• EXERCISE DESCRIPTION
Both the line with "was: BrownColouredVolume" and the line with "in_first: [760, 390]" in the records below must appear in the output, along with every line between them, exactly and with nothing added.

• DATA TO USE
*** Begin section ***

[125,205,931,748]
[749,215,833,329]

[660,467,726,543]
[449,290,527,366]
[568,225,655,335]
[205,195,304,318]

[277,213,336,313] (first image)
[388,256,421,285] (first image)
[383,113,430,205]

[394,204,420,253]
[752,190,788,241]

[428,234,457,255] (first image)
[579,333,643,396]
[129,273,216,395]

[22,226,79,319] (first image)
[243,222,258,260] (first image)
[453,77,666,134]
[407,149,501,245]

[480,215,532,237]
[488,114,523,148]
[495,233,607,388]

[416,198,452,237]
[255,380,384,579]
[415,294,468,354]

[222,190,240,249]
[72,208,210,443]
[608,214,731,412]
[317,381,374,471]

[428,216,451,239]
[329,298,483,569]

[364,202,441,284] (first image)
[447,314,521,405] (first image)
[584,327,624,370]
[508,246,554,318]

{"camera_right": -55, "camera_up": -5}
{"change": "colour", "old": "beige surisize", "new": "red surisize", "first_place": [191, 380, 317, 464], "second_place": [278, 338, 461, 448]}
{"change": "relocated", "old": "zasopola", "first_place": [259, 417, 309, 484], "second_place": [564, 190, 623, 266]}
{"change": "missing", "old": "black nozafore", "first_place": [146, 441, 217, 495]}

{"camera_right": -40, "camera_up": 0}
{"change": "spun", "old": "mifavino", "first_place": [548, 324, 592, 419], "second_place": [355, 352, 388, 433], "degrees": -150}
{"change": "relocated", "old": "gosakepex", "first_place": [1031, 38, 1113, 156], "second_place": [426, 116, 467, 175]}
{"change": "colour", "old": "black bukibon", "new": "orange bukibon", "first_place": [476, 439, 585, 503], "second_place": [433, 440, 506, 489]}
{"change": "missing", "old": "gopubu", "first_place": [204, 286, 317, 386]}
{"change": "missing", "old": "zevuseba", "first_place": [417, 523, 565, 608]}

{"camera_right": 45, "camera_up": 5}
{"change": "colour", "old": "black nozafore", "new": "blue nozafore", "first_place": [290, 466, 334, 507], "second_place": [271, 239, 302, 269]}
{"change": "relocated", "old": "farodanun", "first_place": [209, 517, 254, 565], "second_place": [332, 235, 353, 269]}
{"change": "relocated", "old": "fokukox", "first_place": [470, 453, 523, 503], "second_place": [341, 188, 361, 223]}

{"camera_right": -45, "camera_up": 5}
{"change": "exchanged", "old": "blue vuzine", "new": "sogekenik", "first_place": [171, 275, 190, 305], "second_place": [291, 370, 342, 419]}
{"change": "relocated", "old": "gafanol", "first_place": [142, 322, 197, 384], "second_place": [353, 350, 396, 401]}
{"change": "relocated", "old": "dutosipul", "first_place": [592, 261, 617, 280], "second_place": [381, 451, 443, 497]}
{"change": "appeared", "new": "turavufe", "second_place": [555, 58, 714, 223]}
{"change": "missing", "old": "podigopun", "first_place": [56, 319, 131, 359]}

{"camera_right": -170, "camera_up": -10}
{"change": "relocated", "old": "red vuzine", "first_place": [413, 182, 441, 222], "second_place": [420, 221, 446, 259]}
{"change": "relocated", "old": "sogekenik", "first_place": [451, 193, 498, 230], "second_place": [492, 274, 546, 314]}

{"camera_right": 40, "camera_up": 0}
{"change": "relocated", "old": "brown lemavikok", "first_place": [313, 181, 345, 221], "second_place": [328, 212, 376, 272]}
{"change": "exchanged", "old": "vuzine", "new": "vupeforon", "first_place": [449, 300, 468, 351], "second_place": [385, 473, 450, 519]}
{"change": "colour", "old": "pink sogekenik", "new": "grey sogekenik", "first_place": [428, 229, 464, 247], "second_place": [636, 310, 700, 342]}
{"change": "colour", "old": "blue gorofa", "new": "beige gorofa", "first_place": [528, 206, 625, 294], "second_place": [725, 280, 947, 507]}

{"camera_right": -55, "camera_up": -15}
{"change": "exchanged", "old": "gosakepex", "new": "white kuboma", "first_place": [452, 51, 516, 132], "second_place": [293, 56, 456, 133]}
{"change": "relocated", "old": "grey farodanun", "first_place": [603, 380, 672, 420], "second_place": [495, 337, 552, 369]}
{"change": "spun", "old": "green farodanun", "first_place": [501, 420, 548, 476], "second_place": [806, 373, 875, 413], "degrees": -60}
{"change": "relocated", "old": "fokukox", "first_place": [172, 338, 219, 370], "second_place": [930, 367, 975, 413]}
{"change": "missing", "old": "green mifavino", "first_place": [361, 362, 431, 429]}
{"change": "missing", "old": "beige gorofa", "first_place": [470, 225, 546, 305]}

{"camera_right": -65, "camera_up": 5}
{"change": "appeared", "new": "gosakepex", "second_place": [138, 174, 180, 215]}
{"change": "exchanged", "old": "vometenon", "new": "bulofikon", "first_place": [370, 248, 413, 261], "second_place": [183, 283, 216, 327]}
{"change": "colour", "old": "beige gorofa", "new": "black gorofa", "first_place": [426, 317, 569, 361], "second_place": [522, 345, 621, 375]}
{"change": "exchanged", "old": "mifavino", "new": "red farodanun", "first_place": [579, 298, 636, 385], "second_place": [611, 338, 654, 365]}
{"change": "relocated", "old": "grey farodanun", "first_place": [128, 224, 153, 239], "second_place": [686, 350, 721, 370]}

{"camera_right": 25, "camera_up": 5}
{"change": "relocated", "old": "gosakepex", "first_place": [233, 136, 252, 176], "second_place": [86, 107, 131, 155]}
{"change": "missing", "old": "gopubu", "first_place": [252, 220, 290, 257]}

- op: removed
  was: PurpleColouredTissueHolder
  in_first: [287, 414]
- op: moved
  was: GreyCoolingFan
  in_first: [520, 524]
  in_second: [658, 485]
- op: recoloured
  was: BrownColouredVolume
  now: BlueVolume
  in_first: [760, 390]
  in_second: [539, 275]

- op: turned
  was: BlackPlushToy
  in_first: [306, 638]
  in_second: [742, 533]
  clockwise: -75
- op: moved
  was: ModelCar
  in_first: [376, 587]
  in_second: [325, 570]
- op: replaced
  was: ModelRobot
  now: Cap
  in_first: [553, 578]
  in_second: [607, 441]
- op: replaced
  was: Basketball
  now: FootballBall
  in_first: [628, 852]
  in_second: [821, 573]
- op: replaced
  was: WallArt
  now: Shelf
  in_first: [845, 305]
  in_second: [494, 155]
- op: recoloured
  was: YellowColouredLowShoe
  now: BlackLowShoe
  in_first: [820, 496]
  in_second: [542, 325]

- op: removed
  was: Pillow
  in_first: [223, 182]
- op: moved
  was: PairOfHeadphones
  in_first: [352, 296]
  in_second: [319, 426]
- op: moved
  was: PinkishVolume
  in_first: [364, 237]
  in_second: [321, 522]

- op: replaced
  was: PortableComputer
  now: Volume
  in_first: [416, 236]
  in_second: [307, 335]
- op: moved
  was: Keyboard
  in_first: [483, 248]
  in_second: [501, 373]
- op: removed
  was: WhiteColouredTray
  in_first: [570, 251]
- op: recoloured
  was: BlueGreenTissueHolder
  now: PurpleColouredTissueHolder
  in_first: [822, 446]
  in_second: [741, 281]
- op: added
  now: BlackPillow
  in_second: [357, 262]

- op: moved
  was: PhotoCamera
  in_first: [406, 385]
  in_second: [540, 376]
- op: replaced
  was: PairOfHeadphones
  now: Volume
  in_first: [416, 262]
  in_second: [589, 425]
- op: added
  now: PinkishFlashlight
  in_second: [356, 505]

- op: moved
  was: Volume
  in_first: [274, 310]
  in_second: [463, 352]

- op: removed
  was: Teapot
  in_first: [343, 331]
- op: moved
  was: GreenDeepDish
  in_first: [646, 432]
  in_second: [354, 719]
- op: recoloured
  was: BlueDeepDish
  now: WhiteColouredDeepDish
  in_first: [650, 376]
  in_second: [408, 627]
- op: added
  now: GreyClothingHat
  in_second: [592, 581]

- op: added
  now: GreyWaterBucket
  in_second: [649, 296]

*** End section ***

• OUTPUT OF THE TASK
  was: BrownColouredVolume
  now: BlueVolume
  in_first: [760, 390]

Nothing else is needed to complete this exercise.